Descriptive Statistics
Descriptive statistics summarize data and give insights into basic properties.
Key Statistical Functions:
max(): Finds the highest values in columns.
min(): Finds the lowest values.
sum(): Calculates column-wise totals.
count(): Counts non-null values.
mean(): Calculates the average.
median(): Finds the middle value.
mode(): Finds the most frequently occurring values.
quantile(): Divides data into quartiles.
var(): Finds variance, a measure of data spread.
std(): Finds standard deviation, indicating data dispersion.
Data Aggregations
Aggregation combines multiple values to return a single output using functions like max(), min(), sum(), count(), std(), and var().
Aggregations can be applied to one or more columns, producing summary statistics.
Sorting a DataFrame
Sorting arranges data by specified columns, either in ascending or descending order, using sort_values().
Syntax: DataFrame.sort_values(by=[column], axis=0, ascending=True).
Sorting can be performed on multiple columns, with secondary columns used when primary columns have identical values.
GROUP BY Functions
The GROUP BY function splits data based on a criterion and applies functions like sum, mean, and max on each group.
Steps in GROUP BY:
Split: Break data into groups based on a criterion.

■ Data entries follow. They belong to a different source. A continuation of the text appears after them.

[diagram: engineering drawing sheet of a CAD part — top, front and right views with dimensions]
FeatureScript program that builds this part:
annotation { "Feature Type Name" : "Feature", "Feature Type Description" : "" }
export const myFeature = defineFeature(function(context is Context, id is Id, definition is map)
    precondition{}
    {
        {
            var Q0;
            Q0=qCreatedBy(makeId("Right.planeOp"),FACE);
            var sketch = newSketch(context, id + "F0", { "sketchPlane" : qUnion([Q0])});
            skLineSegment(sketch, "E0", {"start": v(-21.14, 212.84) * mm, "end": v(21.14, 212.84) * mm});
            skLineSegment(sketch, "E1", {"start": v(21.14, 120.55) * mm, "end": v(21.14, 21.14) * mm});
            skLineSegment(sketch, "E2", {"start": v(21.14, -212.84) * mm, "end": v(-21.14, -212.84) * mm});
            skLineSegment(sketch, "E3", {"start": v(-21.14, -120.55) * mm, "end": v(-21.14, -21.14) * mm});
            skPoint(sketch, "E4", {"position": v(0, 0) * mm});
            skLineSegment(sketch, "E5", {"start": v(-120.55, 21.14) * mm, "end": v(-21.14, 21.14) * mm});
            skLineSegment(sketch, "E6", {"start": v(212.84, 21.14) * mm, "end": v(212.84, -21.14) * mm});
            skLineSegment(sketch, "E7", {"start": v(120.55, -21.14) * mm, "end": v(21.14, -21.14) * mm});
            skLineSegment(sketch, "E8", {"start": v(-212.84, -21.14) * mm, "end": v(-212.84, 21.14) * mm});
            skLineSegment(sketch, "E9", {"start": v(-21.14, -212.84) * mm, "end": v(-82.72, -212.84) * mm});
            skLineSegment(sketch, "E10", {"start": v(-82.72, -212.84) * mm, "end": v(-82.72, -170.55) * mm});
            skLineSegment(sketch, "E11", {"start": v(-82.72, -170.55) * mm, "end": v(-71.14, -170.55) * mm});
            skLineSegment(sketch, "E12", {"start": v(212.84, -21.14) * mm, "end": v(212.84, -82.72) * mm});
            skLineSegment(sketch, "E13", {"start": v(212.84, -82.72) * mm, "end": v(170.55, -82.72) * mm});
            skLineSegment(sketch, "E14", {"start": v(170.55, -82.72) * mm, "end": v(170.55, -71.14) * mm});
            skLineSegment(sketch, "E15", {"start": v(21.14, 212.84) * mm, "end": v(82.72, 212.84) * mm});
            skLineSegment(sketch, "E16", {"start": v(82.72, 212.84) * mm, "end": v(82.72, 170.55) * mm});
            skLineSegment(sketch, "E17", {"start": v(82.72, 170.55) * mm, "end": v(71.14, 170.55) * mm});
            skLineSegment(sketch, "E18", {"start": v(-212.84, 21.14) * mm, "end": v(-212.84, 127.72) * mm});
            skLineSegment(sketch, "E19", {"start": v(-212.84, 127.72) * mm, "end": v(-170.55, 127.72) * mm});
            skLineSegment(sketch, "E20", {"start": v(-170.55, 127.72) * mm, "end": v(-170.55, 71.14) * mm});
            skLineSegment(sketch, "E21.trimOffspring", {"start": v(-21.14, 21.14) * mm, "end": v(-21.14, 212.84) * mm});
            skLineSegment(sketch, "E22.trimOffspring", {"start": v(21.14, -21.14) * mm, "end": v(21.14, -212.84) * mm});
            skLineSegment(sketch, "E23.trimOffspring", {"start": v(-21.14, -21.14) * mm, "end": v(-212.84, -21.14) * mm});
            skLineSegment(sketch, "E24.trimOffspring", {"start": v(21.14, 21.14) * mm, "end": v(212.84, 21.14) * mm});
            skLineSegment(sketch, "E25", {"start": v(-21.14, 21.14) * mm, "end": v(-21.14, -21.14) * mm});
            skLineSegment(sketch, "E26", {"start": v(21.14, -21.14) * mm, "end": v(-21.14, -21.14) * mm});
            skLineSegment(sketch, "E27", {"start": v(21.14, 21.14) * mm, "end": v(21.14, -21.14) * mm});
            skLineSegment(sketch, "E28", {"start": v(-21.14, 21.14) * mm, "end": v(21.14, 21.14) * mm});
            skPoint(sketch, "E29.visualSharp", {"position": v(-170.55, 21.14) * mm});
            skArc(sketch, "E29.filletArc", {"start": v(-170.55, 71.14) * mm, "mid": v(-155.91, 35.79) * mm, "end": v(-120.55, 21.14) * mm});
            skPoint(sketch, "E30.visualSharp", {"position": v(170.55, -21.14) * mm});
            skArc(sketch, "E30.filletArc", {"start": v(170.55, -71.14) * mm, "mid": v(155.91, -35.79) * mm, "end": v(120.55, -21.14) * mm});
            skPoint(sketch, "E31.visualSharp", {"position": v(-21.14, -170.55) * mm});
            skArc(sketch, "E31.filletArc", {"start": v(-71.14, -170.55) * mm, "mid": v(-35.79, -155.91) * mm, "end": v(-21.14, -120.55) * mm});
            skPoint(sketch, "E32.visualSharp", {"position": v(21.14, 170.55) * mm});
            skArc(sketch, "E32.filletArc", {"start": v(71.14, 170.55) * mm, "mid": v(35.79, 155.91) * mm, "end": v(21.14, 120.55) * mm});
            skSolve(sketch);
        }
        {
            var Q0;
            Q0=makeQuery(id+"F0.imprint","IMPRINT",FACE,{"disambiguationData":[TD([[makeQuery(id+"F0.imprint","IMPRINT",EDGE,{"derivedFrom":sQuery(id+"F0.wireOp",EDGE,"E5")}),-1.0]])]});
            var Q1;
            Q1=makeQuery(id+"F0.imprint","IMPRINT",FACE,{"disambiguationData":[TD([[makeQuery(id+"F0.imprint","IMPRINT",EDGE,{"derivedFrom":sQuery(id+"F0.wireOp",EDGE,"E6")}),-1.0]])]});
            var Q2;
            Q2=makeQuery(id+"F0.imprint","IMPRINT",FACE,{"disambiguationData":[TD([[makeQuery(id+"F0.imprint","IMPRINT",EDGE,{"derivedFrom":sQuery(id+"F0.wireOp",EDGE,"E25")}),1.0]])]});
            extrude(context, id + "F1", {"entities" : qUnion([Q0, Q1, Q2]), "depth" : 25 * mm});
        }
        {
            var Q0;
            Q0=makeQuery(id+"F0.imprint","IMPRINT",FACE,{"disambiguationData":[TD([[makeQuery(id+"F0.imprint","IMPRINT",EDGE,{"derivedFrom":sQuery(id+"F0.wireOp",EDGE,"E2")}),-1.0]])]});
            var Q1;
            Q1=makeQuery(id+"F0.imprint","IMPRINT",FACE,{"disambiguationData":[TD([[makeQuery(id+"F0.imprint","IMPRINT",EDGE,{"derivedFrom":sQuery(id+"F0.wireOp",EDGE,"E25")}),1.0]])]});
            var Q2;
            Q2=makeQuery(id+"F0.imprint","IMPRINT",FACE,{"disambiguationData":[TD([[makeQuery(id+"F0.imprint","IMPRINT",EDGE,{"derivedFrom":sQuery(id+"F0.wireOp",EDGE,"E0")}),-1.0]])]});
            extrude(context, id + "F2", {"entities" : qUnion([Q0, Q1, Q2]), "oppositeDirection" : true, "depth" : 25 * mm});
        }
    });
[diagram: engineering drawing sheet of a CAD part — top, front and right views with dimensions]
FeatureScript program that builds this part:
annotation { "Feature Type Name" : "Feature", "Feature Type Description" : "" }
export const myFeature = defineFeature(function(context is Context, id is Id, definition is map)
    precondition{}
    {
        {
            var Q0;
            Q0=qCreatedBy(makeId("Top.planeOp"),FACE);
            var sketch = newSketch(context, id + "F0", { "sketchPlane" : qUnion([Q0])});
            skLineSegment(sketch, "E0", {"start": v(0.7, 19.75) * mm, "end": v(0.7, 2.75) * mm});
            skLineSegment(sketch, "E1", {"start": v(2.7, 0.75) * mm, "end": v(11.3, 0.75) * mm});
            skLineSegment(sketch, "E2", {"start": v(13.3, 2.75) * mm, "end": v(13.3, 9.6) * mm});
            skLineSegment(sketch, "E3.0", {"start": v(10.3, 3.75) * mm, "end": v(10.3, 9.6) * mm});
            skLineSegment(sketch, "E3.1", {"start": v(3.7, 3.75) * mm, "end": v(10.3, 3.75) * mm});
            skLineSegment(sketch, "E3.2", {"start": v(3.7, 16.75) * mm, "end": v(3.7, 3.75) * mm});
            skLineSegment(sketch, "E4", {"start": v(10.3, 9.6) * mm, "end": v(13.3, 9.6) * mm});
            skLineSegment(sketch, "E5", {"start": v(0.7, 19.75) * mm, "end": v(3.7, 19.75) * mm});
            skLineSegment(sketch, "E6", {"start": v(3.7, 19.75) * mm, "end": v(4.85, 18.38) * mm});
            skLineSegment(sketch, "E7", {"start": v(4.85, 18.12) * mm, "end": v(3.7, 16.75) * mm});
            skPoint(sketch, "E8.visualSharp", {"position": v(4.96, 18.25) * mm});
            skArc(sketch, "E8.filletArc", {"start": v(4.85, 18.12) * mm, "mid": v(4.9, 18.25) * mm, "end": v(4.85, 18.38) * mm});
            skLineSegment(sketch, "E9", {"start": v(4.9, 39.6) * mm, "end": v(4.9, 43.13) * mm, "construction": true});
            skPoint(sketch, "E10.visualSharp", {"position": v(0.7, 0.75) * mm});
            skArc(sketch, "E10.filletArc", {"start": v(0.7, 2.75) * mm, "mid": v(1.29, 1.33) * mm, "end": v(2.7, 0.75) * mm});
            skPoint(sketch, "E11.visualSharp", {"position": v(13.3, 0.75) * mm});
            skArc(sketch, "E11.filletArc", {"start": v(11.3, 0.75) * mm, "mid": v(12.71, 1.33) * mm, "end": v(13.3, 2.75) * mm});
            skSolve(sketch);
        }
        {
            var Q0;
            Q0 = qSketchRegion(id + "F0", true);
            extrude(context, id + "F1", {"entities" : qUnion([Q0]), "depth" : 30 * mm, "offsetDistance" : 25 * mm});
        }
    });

Apply: Perform operations like sum or count on each group.
Combine: Merge results back into a new DataFrame.
Altering the Index
Indexing allows efficient data access and retrieval. A new column can be set as an index for better data organization.
reset_index(): Creates a new continuous index.
set_index(): Assigns a new column as the index.
Other DataFrame Operations
3.7.1 Reshaping Data
Pivot: Reshapes data for clarity. Example: Transforming year-wise sales data into a format with stores as rows and years as columns.
Pivot Table: Similar to pivot but handles duplicate entries by applying an aggregate function like sum or mean.
Handling Missing Values
Missing values can affect data analysis. Methods to address this include:
Dropping Rows: Removes rows with missing data using dropna().
Filling Missing Values: Replaces NaNs with meaningful values using fillna(), which can substitute with averages, zeros, or other custom values.